"""
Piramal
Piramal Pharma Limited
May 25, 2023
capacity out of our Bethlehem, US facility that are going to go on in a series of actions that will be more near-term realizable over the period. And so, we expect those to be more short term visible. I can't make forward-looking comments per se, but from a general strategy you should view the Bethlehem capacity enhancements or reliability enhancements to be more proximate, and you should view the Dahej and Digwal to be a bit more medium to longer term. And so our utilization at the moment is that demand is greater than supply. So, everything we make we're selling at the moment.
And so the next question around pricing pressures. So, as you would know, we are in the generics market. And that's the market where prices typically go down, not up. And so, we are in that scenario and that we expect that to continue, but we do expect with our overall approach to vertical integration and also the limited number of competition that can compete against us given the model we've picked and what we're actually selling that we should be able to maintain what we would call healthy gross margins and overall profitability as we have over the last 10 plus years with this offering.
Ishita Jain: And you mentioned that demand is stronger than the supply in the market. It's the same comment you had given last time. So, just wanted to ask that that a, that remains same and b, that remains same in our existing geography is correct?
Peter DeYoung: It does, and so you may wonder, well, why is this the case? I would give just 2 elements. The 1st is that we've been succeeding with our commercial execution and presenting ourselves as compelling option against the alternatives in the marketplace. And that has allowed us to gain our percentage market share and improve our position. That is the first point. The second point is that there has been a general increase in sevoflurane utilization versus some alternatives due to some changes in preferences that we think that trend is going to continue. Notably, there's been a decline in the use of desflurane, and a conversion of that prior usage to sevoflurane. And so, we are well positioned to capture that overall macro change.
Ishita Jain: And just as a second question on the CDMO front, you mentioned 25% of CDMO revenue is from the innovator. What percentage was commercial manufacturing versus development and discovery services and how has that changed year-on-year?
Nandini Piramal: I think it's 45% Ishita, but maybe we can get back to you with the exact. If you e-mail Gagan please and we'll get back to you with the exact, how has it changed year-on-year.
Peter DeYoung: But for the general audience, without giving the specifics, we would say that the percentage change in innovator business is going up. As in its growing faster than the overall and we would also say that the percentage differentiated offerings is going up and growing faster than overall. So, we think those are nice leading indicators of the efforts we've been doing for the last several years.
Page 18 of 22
"""
"""
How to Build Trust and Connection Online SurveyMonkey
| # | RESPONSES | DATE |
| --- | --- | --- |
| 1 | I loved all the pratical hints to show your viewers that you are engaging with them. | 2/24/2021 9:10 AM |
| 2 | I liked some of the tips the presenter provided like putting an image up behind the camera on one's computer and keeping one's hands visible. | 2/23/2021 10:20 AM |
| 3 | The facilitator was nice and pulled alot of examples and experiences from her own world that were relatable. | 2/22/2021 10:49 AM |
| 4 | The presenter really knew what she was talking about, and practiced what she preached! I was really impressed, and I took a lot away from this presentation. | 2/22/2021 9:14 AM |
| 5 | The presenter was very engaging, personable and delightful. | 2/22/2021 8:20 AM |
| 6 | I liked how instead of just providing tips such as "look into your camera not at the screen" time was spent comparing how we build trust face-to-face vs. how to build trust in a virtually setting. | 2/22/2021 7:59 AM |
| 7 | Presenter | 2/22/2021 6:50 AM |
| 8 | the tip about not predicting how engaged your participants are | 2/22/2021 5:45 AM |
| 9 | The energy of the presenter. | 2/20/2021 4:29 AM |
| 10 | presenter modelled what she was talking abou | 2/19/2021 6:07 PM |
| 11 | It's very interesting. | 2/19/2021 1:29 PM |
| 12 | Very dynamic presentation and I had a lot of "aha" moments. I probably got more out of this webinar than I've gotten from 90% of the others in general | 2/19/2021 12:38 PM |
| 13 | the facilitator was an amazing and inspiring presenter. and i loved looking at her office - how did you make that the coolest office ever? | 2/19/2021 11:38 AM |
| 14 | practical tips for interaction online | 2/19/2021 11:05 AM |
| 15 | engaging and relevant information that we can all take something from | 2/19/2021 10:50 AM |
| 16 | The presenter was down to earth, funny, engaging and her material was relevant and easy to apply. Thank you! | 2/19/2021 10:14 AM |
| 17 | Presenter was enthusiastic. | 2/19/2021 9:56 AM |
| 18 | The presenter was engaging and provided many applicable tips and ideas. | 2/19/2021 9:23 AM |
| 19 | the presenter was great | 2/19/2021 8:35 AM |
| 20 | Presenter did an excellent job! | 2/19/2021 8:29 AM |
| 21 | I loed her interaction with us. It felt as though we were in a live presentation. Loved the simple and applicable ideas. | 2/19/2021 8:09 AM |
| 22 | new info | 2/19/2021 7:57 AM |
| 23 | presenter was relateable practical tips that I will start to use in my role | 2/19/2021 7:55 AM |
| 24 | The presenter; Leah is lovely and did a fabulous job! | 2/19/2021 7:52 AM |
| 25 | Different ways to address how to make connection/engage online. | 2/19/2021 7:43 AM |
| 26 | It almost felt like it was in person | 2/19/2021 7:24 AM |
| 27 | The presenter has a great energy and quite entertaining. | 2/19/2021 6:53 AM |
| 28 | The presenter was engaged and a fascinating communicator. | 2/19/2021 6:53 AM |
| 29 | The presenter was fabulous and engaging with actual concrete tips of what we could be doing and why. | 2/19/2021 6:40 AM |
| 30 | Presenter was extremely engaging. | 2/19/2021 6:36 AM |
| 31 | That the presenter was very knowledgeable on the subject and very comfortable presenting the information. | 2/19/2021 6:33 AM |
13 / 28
"""
"""
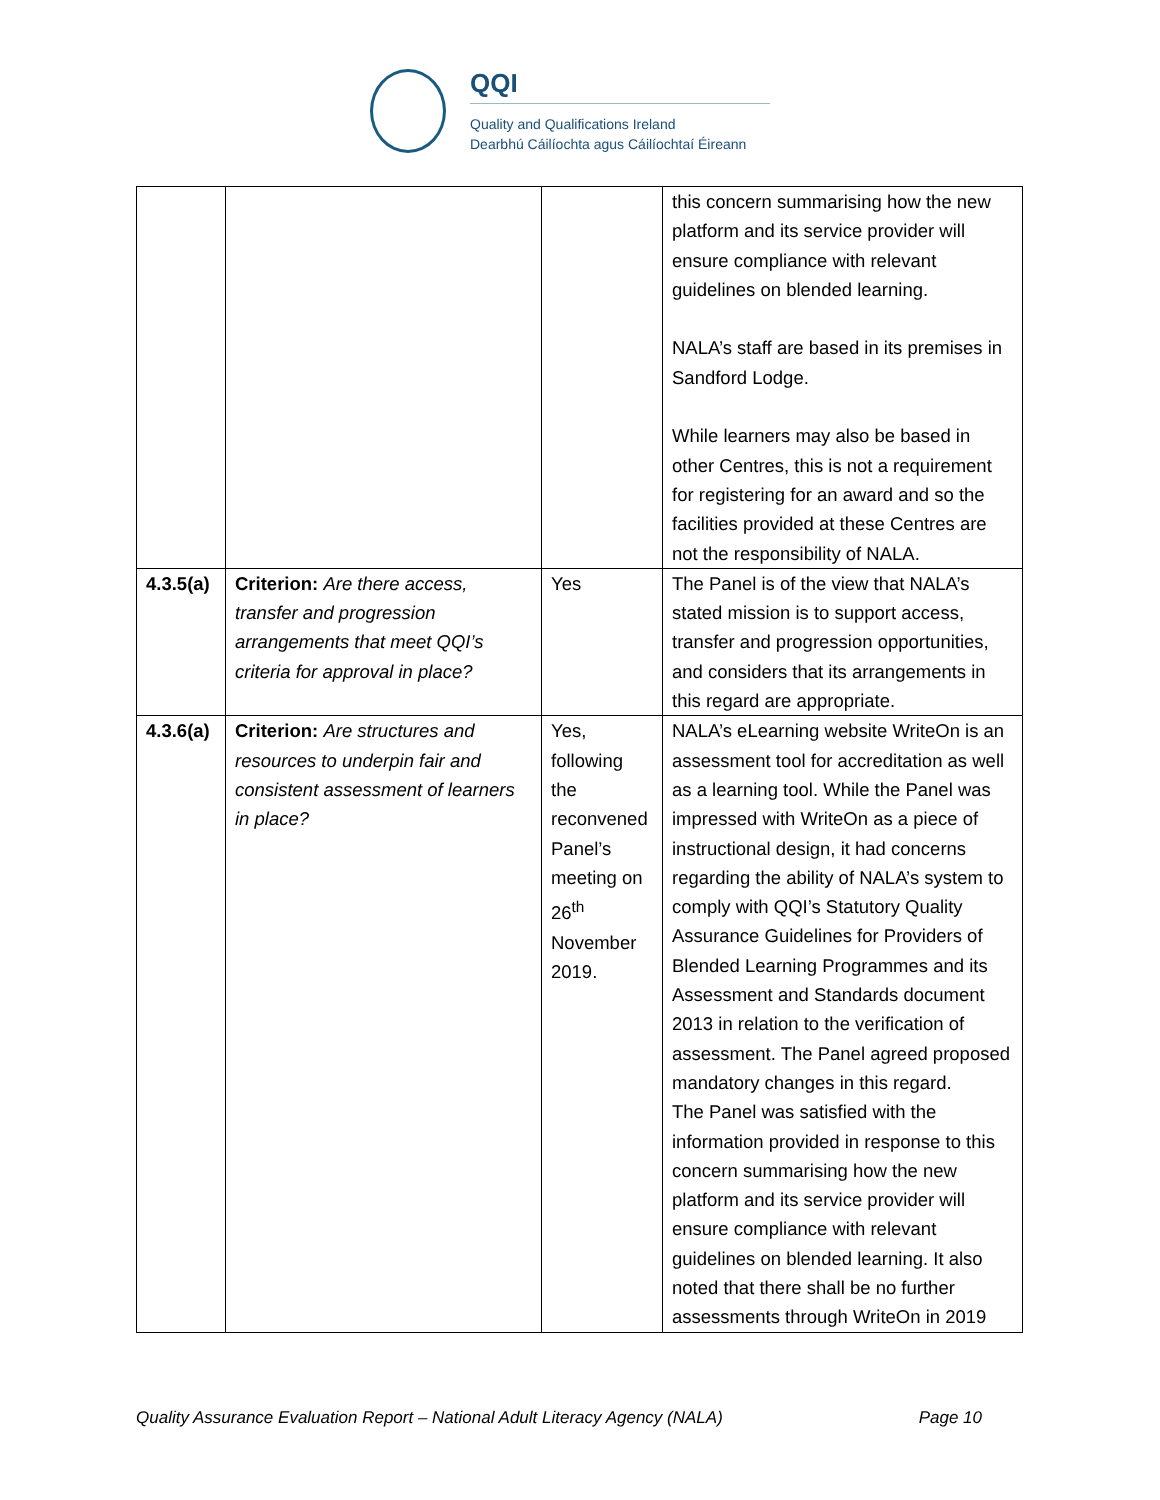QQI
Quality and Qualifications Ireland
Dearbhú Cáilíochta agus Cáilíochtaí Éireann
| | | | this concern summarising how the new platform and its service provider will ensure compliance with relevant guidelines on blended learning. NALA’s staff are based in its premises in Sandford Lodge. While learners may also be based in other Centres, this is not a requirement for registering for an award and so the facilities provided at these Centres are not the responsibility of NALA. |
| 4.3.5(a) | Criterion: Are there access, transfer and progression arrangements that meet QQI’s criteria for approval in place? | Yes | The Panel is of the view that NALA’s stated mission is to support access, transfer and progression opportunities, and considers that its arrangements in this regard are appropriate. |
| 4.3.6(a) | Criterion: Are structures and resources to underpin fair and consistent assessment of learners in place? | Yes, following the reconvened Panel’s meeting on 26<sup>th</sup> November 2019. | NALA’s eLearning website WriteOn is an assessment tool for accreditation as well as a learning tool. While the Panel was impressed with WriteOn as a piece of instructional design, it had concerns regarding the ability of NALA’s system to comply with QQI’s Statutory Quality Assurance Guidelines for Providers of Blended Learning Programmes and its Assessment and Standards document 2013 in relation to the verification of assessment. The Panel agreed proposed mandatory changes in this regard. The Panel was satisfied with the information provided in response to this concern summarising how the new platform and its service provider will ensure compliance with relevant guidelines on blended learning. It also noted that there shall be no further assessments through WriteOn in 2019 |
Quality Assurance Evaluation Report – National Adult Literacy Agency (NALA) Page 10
"""
### What you should do
Please, from the material above, copy only the lines from the line with "2/23/2021 10:20 AM |" up to and including the line with "2/22/2021 10:49 AM |", exactly as written.

### Result below
| 2 | I liked some of the tips the presenter provided like putting an image up behind the camera on one's computer and keeping one's hands visible. | 2/23/2021 10:20 AM |
| 3 | The facilitator was nice and pulled alot of examples and experiences from her own world that were relatable. | 2/22/2021 10:49 AM |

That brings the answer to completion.